Location
- 3965 Kent Junction Road Appalachia, Virginia 24216 United States
- Coordinates: 36°54′31.1″N 82°46′22.2″W﻿ / ﻿36.908639°N 82.772833°W

Information
- School type: Public, elementary school
- School district: Wise County Public Schools
- Superintendent: Jeff Perry
- Principal: Matthew Dysart
- Grades: Pre-K-8
- Enrollment: 395 (2009)
- Language: English
- Colors: Royal Blue and Gold
- Mascot: Bulldogs
- Website: Official Site

= Appalachia Elementary School =

Appalachia Elementary School, located in Appalachia, Virginia is part of Wise County Public Schools. Appalachia Elementary has educated approximately 395 students ranging from pre-kindergarten through 8th grade. The school formally closed May 19, 2017. The building has been repurposed by Mountain Empire Community College (MECC) and currently houses MECC's Center for Workforce and Innovation of Appalachia (CWIA). The CWIA houses MECC’s Project Amelioration, a program designed to assist justice impacted and addiction impacted individuals in the region with education and training in the trades.
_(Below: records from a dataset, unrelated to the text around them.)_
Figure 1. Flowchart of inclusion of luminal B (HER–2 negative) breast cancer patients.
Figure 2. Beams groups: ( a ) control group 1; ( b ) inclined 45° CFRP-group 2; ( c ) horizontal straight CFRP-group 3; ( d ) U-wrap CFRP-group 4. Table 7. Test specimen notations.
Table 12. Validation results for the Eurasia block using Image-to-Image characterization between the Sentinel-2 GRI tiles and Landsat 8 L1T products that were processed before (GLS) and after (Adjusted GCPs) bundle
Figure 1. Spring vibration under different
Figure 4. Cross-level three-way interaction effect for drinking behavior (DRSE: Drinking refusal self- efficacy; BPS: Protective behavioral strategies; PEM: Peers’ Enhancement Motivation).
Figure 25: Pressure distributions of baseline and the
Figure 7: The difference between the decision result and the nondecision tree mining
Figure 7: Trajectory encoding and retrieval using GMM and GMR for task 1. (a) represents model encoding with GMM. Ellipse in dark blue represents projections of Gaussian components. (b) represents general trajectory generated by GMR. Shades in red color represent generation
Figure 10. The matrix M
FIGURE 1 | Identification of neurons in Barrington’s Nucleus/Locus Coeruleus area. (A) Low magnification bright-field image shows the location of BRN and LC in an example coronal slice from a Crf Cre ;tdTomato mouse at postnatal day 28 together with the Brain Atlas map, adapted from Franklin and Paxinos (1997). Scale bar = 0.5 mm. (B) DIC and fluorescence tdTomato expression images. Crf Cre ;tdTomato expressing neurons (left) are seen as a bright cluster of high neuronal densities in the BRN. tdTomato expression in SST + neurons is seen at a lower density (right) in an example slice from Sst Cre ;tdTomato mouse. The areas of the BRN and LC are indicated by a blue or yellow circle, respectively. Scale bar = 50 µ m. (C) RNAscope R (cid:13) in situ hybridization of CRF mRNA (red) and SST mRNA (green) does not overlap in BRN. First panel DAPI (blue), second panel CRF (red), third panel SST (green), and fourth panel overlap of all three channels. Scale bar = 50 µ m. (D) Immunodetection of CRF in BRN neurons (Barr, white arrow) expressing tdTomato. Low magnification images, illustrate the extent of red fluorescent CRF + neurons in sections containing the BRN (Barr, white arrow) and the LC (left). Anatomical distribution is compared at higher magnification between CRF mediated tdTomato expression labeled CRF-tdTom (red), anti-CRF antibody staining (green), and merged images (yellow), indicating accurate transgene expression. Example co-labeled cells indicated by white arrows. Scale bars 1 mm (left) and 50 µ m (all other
The CWIA also houses MECC’s expanded power lineman and commercial driver’s license (CDL) programs, dental assisting, various building trades, a welding fabrication lab, flexible bay customized workforce training space, SMART farming UAS agricultural programming, community wellness courses, certified nurse aid programing, and is a Pearson VUE testing center. Credentials offered at the CWIA include, NCCER Power Lineman, Commercial Drivers License, OSHA, NCCER Core Basic, DOT Traffic Control, Forklift Operations, Fiber Optic Installation, General Mineral Miner Certification, Central Mix Aggregates Certification, Certified Blaster, ServSafe Food Handler, ServSafe Food Manager, Underground Power Distribution, Behind-the-Wheel Driving Permit, NCCER Welding, HVAC, Electrical Trades and Plumbing. Since opening the CWIA in 2019, 1350 credentials have been earned by more than 400 students at the CWIA, and MECC has offered over 40 community education, workforce, and cultural programs at the CWIA. Mountain Empire Community College (MECC) employs nearly 150 professional full-time faculty and staff members and serves over 3,000 students each year.